"Torniamo a studiare la Deledda a scuola". E la critica approva

"Torniamo a studiare la Deledda a scuola". E la critica approva

La prima volta fu nel 1913, su segnalazione di Luigi Luzzati, giurista ed economista, e di Ferdinando Martini, docente di Letteratura italiana alla Normale di Pisa, accademico della Crusca e parlamentare. I due la riproporranno a più riprese sino al 1918. Nel frattempo, 17 componenti dell'Accademia dei Lincei la mettono in lista nel 1921. E dal 1914 al 1924 la caldeggiò il barone Carl Bildt, diplomatico e ambasciatore svedese a Roma per lungo tempo, oltre che membro dell'Accademia di Svezia, a conferma dell'interesse internazionale che la circondava. Ma fu solo nel 1926 che la nuorese Grazia Deledda, autodidatta, autrice di capolavori come Elias Portolu e Canne al vento, oltre che di 350 novelle, più di 30 romanzi e numerose poesie si aggiudicò il Nobel per la Letteratura. Novant'anni dopo, Deledda è la scrittrice sarda più famosa al mondo, nonché l'unica italiana ad aver vinto il Nobel, dopo Carducci e prima di Pirandello «per la sua ispirazione idealistica, scritta con raffigurazioni di plastica chiarezza della vita della sua isola nativa, con profonda comprensione degli umani problemi». Dopo di lei, solo un'altra italiana ha vinto: Rita Levi-Montalcini.

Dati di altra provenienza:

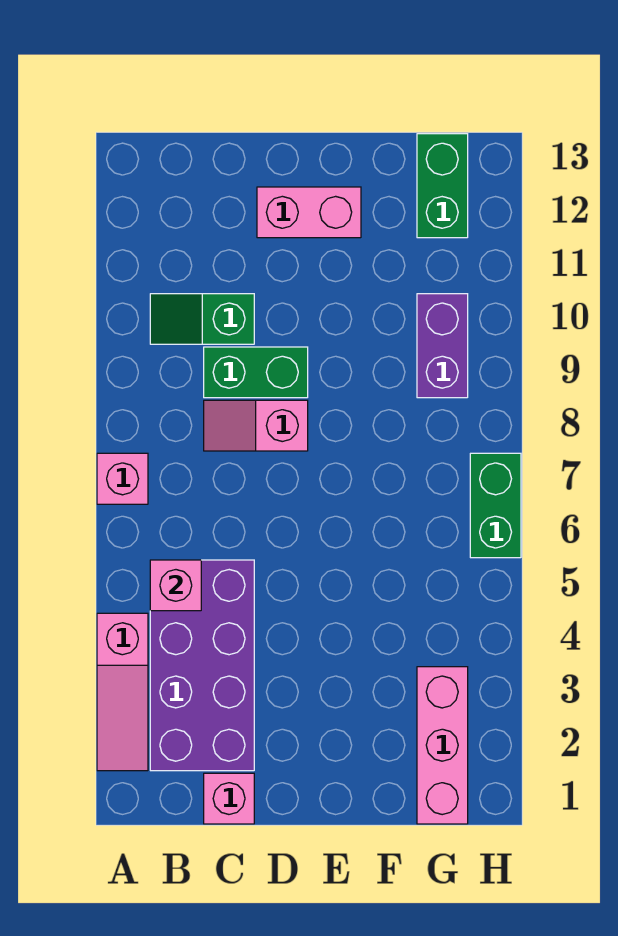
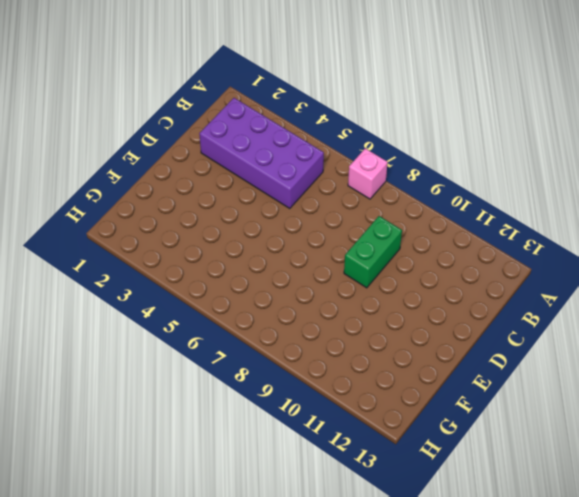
none -> pink 1x3 slope [97,613,148,771]
none -> green 1x2 slope [150,294,254,344]
none -> pink 1x1 brick [204,773,254,824]

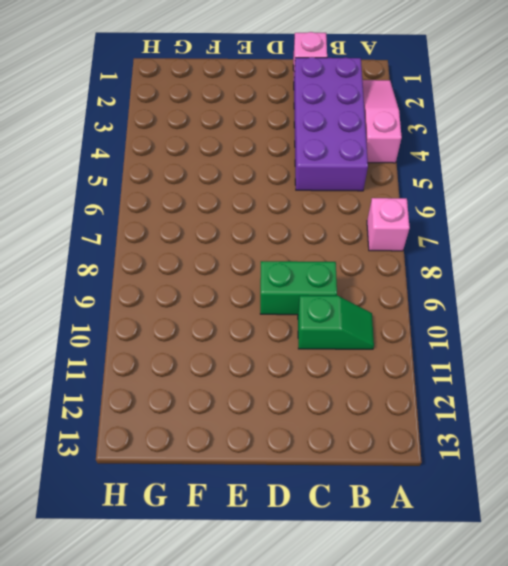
none -> pink 1x2 slope [204,400,308,451]
none -> pink 1x2 brick [257,187,361,238]
none -> pink 1x3 brick [417,667,468,824]

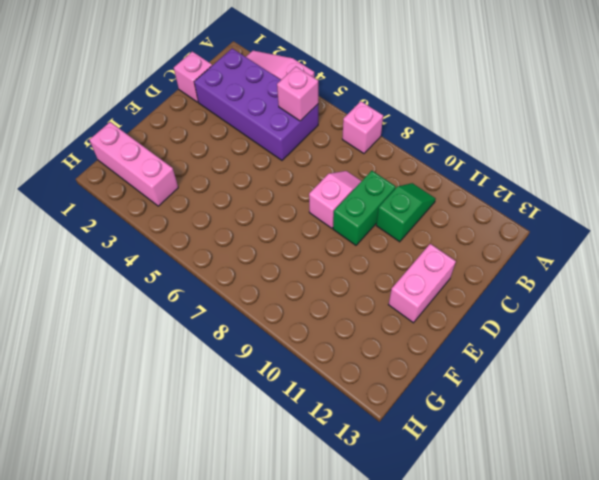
none -> purple 1x2 brick [417,294,468,398]
none -> green 1x2 brick [417,134,468,238]
none -> green 1x2 brick [470,453,521,558]

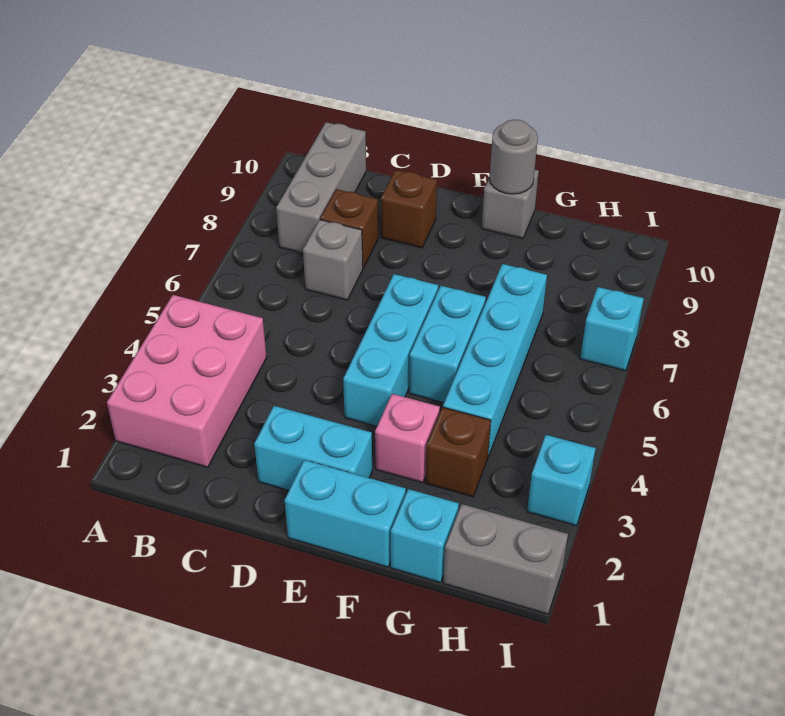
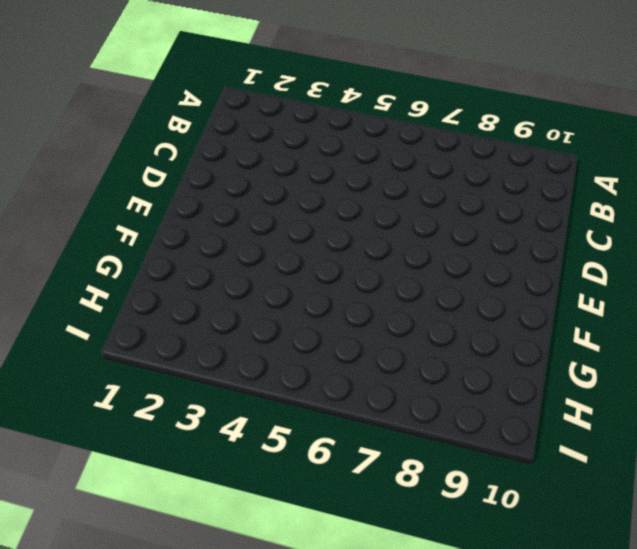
none -> pink 2x3 brick [107,295,267,467]
none -> grey 1x3 brick [276,122,366,253]
none -> grey 1x1 brick [303,220,363,300]

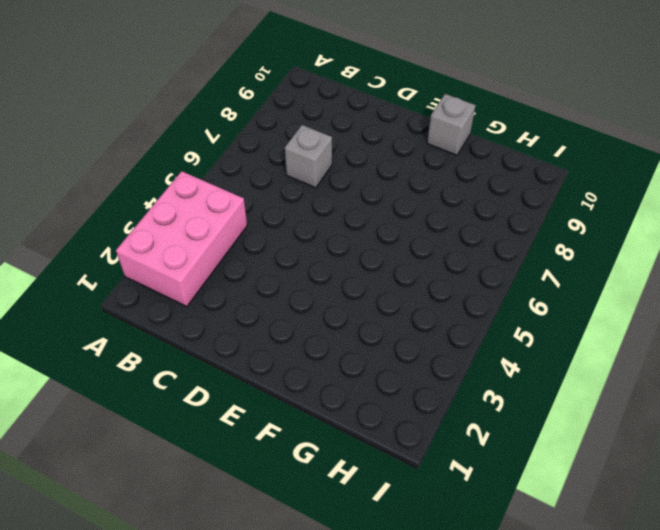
none -> grey 1x3 brick [276,122,366,253]
none -> brown 1x1 brick [320,189,378,268]
none -> cyan 1x2 brick [254,406,372,490]

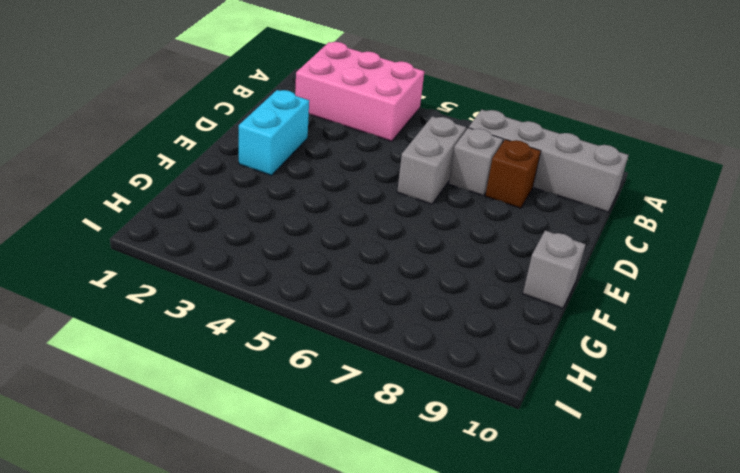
grey 1x4 brick [469,110,628,212] -> grey 1x3 brick [276,122,366,253]
grey 1x2 brick [397,116,466,204] -> grey 1x2 brick moved to [443,504,568,614]
none -> brown 1x1 brick [381,170,437,248]
none -> cyan 1x2 brick [285,460,406,567]
none -> cyan 1x3 brick [343,274,438,426]

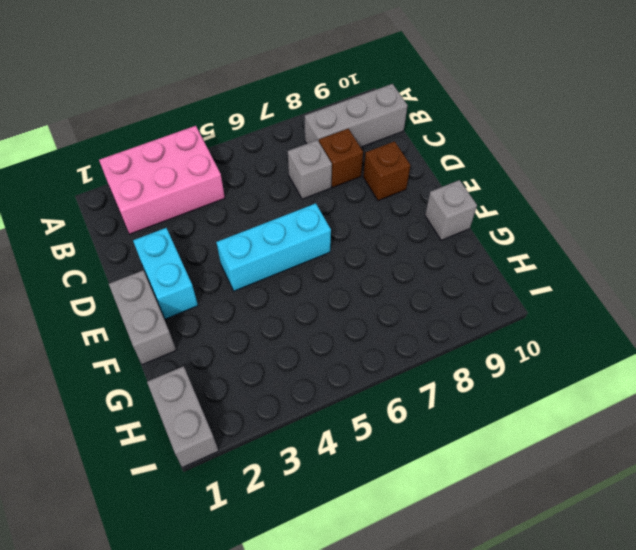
grey 1x2 brick [109,271,176,365] -> cyan 1x2 brick [285,460,406,567]
none -> pink 1x1 brick [375,394,440,483]
none -> cyan 1x2 brick [409,286,486,403]
none -> cyan 1x1 brick [391,489,459,583]

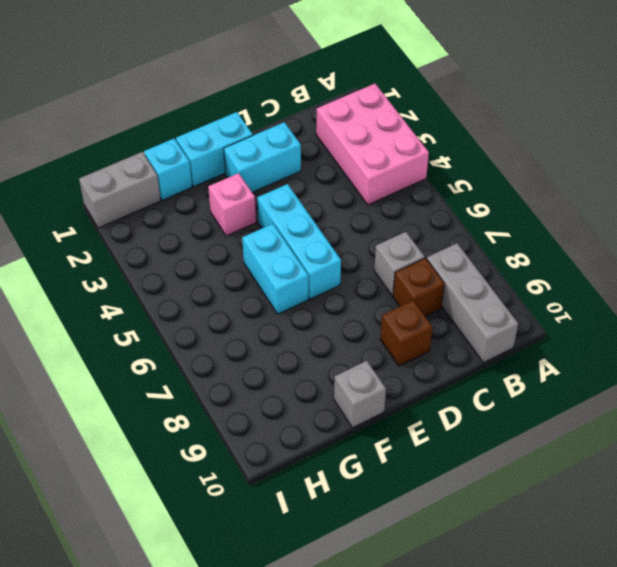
none -> brown 1x1 brick [425,407,491,497]
none -> cyan 1x4 brick [443,264,547,457]
none -> cyan 1x1 brick [527,435,596,526]

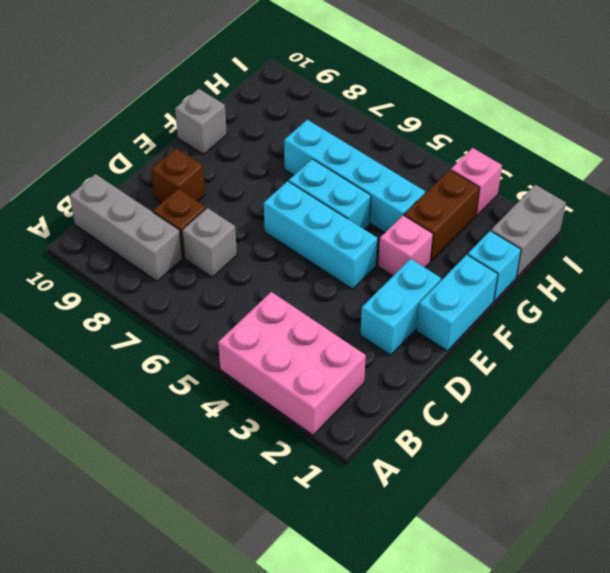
brown 1x2 brick [404,170,480,261] -> brown 1x1 brick [425,407,491,497]
pink 1x1 brick [451,148,502,215] -> cyan 1x1 brick [527,435,596,526]
none -> cyan 1x1 brick [580,287,644,371]
none -> grey 1x1 round brick [490,120,538,194]

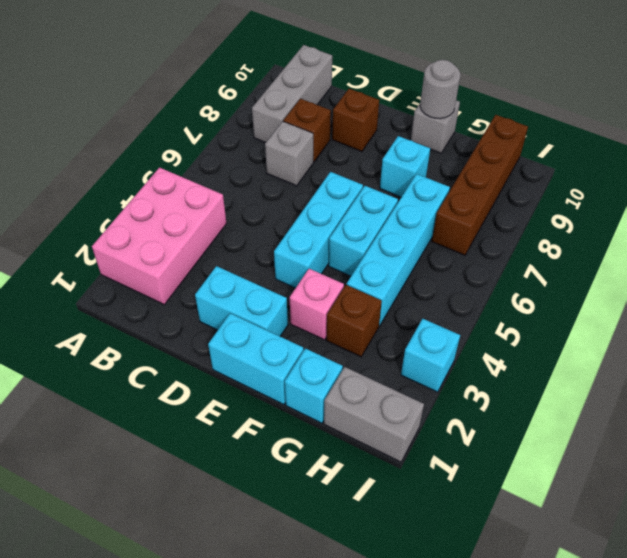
cyan 1x1 brick [380,136,430,197] -> cyan 1x1 brick moved to [580,287,644,371]
brown 1x4 brick [432,115,528,255] -> none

«Eppure, oggi, quest'autrice sembra essere invisibile: è marginale nei programmi scolastici, dimenticata dai mezzi di comunicazione e quasi rimossa dalla nostra memoria collettiva», spiega al Giornale Elena Centemero, Presidente della Commissione «Equality and Non Discrimination» del Consiglio d'Europa e responsabile scuola e università di Forza Italia. Di qui la mozione parlamentare della Centemero, in discussione alla Camera dei Deputati, per far uscire la Deledda dal cono d'ombra e impegnare il governo a individuare iniziative per celebrare l'anniversario, farla conoscere su scala nazionale, farne studiare nelle scuole la figura e l'opera. Ma perché oggi un Millennial dovrebbe aprire le pagine di opere come La madre o Marianna Sirca o - per dirla con una domanda degna di un film di Nanni Moretti - «Qual è l'attualità di Grazia Deledda?»: «È una donna che ha saputo con la sua forza di volontà e caparbietà mettere a frutto il proprio talento», risponde la Centemero. «In questo c'è l'attualità di forza, umiltà e capacità che le donne possono offrire a questo Paese. Poi c'è l'attualità letteraria: dolore e passione, senso dell'esistenza umana, ricerca cattolica».

Il panorama editoriale non offre grandi sponde a queste considerazioni: compare periodicamente un'uscita nei cataloghi degli editori sardi, come Delfino (che nel 2016 ha pubblicato anche una nuova biografia basata su documenti storici e carte private a firma Maria Elvira Ciusa) o Il Maestrale, si moltiplicano i libri di testo e sono sempre disponibili più di una edizione di Canne al vento (nuova quella di Newton Compton, che nel 2016 ha riproposto anche Marianna Sirca), ma effettivamente poco si muove. La critica si schiera a favore della grandezza: «Con le opere, ha la capacità di penetrare nelle psicologie, rovistare nelle anime - commenta il critico letterario e italianista Ermanno Paccagnini -. E in ciò che della sua vita privata diventa narrativa, come in Cosima, è modello ispiratore di indipendenza, di diventare brava da sola». «Io sono un fan - aggiunge il critico e docente Massimo Onofri -.

Però la cosa migliore che si può fare per tutelare questa grandissima scrittrice è disancorarla dai codici della civiltà agropastorale dentro cui la si schiaccia e constatare il fatto che oggi la Deledda, con suo nichilismo testamentario, è la più grande scrittrice russa italiana del Novecento. Certo che se facciamo uscire dalla sua manica i romanzetti di Niffoi ne risulta una recita imbarazzante: i Niffoi nuocciono alle Deledda».